(Stored data)
---
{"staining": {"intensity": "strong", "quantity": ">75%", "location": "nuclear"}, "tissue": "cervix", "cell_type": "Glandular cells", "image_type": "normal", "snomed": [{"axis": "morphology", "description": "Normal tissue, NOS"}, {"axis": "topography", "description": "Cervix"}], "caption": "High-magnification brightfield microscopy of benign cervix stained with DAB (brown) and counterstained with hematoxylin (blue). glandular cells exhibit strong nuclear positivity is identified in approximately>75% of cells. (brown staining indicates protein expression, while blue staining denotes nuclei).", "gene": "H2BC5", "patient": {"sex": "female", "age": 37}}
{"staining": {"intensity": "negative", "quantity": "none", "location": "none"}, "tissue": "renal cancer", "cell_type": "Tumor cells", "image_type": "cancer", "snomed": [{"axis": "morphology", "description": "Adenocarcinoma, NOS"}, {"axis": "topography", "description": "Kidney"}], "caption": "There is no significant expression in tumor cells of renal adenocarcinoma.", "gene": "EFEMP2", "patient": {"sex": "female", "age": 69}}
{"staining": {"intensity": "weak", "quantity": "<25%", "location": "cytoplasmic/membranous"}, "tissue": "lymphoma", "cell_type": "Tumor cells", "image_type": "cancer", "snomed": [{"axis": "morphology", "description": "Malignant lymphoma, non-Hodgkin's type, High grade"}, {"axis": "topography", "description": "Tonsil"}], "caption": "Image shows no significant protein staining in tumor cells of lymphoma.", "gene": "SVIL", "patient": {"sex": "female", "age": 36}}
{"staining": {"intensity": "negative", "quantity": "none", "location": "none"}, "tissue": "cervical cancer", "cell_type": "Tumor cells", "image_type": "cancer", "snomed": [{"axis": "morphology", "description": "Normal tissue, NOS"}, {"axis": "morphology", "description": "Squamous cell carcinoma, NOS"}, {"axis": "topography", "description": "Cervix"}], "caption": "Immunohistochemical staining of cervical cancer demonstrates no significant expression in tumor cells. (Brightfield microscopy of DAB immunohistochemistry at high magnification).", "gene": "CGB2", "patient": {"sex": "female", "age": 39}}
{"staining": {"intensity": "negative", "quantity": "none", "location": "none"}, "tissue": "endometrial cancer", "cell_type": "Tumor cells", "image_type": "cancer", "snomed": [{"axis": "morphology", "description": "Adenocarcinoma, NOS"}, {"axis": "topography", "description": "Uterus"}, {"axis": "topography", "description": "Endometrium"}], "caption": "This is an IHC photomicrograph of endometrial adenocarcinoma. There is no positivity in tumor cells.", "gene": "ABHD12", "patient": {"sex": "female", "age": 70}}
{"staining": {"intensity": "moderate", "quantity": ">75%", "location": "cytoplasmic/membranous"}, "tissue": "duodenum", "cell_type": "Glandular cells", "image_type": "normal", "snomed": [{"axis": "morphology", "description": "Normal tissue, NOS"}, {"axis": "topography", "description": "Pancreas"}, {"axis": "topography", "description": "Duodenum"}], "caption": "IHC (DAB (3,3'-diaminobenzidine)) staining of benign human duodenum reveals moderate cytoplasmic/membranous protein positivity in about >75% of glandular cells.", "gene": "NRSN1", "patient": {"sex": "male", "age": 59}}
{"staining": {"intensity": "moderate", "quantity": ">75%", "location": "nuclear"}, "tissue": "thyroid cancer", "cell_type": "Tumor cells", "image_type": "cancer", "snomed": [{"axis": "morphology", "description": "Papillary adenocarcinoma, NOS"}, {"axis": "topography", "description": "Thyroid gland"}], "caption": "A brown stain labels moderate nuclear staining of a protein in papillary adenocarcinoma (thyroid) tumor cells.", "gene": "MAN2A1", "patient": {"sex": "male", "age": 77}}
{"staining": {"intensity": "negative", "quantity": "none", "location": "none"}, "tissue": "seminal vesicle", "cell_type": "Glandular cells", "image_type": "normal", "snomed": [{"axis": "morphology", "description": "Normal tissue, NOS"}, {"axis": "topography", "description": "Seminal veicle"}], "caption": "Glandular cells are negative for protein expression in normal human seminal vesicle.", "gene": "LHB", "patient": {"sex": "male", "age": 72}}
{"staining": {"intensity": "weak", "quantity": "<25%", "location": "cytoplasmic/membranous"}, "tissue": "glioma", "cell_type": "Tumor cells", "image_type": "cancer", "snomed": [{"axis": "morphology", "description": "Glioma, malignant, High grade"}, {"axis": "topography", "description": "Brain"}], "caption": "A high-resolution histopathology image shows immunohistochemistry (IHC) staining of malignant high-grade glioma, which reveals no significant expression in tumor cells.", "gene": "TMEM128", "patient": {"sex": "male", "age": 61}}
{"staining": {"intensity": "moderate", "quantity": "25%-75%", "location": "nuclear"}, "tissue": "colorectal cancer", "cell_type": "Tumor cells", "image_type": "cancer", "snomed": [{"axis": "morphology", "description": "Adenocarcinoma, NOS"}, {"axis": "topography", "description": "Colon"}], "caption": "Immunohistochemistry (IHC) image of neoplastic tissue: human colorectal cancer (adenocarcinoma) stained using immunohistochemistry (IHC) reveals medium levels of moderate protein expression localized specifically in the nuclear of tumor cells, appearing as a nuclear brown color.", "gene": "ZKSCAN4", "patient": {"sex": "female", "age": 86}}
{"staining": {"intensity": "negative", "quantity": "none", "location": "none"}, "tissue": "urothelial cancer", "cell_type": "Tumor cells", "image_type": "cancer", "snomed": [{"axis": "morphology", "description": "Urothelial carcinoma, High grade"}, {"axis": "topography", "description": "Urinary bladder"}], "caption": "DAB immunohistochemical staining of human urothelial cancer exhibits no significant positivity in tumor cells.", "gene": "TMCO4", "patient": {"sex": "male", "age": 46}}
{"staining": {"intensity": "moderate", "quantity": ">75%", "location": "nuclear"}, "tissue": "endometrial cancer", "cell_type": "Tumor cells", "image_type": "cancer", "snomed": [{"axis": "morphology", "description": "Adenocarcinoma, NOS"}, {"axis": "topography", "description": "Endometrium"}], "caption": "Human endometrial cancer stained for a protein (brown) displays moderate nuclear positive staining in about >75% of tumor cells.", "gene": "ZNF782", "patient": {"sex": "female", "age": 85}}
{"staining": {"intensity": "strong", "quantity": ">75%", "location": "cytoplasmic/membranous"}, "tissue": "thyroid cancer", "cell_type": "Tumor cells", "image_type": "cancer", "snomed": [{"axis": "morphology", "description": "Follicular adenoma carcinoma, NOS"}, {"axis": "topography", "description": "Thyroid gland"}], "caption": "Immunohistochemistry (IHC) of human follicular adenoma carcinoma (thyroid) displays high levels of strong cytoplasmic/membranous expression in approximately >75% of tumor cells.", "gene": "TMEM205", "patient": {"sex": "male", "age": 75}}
---
Only lines containing the string "approximately" belong in the answer; find them in the data above and copy them.

The completed task:
{"staining": {"intensity": "strong", "quantity": ">75%", "location": "nuclear"}, "tissue": "cervix", "cell_type": "Glandular cells", "image_type": "normal", "snomed": [{"axis": "morphology", "description": "Normal tissue, NOS"}, {"axis": "topography", "description": "Cervix"}], "caption": "High-magnification brightfield microscopy of benign cervix stained with DAB (brown) and counterstained with hematoxylin (blue). glandular cells exhibit strong nuclear positivity is identified in approximately>75% of cells. (brown staining indicates protein expression, while blue staining denotes nuclei).", "gene": "H2BC5", "patient": {"sex": "female", "age": 37}}
{"staining": {"intensity": "strong", "quantity": ">75%", "location": "cytoplasmic/membranous"}, "tissue": "thyroid cancer", "cell_type": "Tumor cells", "image_type": "cancer", "snomed": [{"axis": "morphology", "description": "Follicular adenoma carcinoma, NOS"}, {"axis": "topography", "description": "Thyroid gland"}], "caption": "Immunohistochemistry (IHC) of human follicular adenoma carcinoma (thyroid) displays high levels of strong cytoplasmic/membranous expression in approximately >75% of tumor cells.", "gene": "TMEM205", "patient": {"sex": "male", "age": 75}}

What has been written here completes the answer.